Вечером, с наслаждением умывшись, садился ужинать и уверенно говорил жене:
– А ну-ка, Глашутка, дай-ка пропущу маленько! – и озорно подмигивал ей.
Она наливала ему стакан вина, радуясь тому, что пьет он теперь только дома, одну норму. Всегда держала для него в тайничке бутылку: не окажись вовремя, он нахмурится – и она чувствует себя виноватой. Весело поужинав и поболтав, он тут же укладывался в постель и быстро засыпал.
Он запретил встречать себя в день получки, уверенно входил в дом, вытаскивал из кармана всю до копейки зарплату, клал перед женой на стол и отступал, словно и сам пугался своей уверенности.
Почти всю зиму они прожили в каком-то новом, неведанном для них возбуждении. Ужинали всегда вместе, и Вася торопился из школы в счастливом ожидании дружеского общения с отцом.
Зима в этот год была снежная, солнечная, крепкая. Вокруг постоянно лежал чистый блестящий снег: как только он начинал темнеть, захламленный отбросами человеческого жилья, с неба валил новый, словно по заказу, свежий и ослепительный, обновляя дома, деревья, дорогу. Обычно снегопад начинался вечером, и к утру город весь сверкал в солнечном морозном свете, озаряя лица людей счастливыми улыбками.
После каждой зарплаты отец напоминал матери:
– Ты два червонца в стороночку-то положь.
Она вынимала из пачки деньги и клала в копилку, коробку из-под монпансье, прятала ее в буфет и ворчливо-весело, приговаривала:
– Без тебя знаю… Чего попусту мелешь.
Вася часто заглядывал в копилку и пересчитывал деньги: все ближе подступал желанный миг покупки лодки.
– Папа, они ж у нас не продаются, – как-то удрученно сказал он отцу, обследовав все магазины.
– Это до головы не бери, – успокоил отец. – Было б на что. А нет в магазине – сам срублю, не хуже ихней.
– Ты и лодку можешь сделать? – восхищенно посмотрел Вася на отца.
– Не боись! – уверенно ответил тот.
И, словно не давая ему больше сомневаться, назавтра же повел его в магазин, а по дороге сказал:
– Я кое с кем из наших хлопцев переговорил, помогут – летом при лодке будем.
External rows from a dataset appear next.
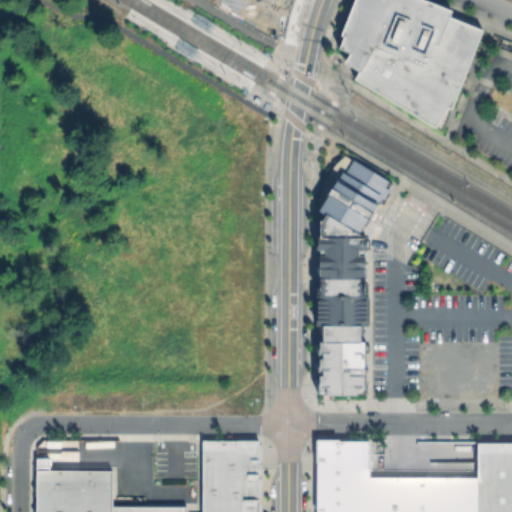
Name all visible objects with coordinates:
railway: (172, 3)
road: (497, 5)
railway: (124, 17)
road: (244, 24)
railway: (205, 36)
railway: (194, 41)
road: (308, 45)
building: (405, 52)
building: (408, 53)
road: (285, 57)
road: (172, 59)
road: (273, 64)
road: (292, 70)
road: (279, 84)
road: (324, 90)
railway: (301, 93)
road: (261, 95)
railway: (296, 102)
road: (474, 107)
railway: (335, 113)
road: (327, 118)
road: (295, 120)
road: (415, 121)
railway: (330, 122)
road: (429, 152)
railway: (423, 166)
railway: (421, 176)
road: (415, 187)
road: (421, 196)
road: (473, 256)
road: (299, 270)
road: (311, 270)
building: (345, 273)
building: (342, 277)
road: (287, 301)
road: (397, 310)
road: (454, 317)
road: (411, 405)
road: (312, 414)
road: (157, 424)
road: (399, 425)
building: (346, 449)
road: (174, 450)
parking lot: (176, 459)
building: (346, 467)
road: (19, 469)
building: (232, 475)
building: (495, 476)
road: (134, 482)
building: (408, 482)
building: (155, 483)
building: (346, 486)
building: (73, 489)
building: (390, 494)
building: (444, 494)
building: (346, 504)
building: (1, 508)
building: (132, 508)
building: (169, 508)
Они накупили полную сумку снастей, приобрели даже котелок для ухи, но удилищ отец не взял и объяснил:
– Это мы сами выстругаем. Я тут знаю одно местечко, где орешник растет, километров пять по речке, за Ивановкой. Там их богато. А трубки для складных я сам выточу на работе.
В томительном ожидании большой настоящей рыбалки, на лодке с отцом, прошла для Васи зима. Он крепко полюбил отца и понимал: без этого радостного чувства не было у него раньше настоящей жизни. Он льнул к нему, искал любой повод быть рядом, охотно и старательно помогал в работе по дому, спешил на его зов, и часто назойливо лез под руку, напрашиваясь на ласку, как щенок. Он уже и сам делал многое по дому, отмечая, что этим выручает отца.
– Вишь, Глаша, мужик в доме растет! – одобрительно похваливал его отец.
К весне в этот год они подготовились надежно: починили весь огородный инвентарь, построили клетки для кур и гусей, соорудили в конце огорода за туалетом большой крытый загон для них, не забыли и про насест. Переложили под новый навес дрова, освободив захламленный сарай, построили ясли и перенесли навоз, выскребли граблями весь двор и огород.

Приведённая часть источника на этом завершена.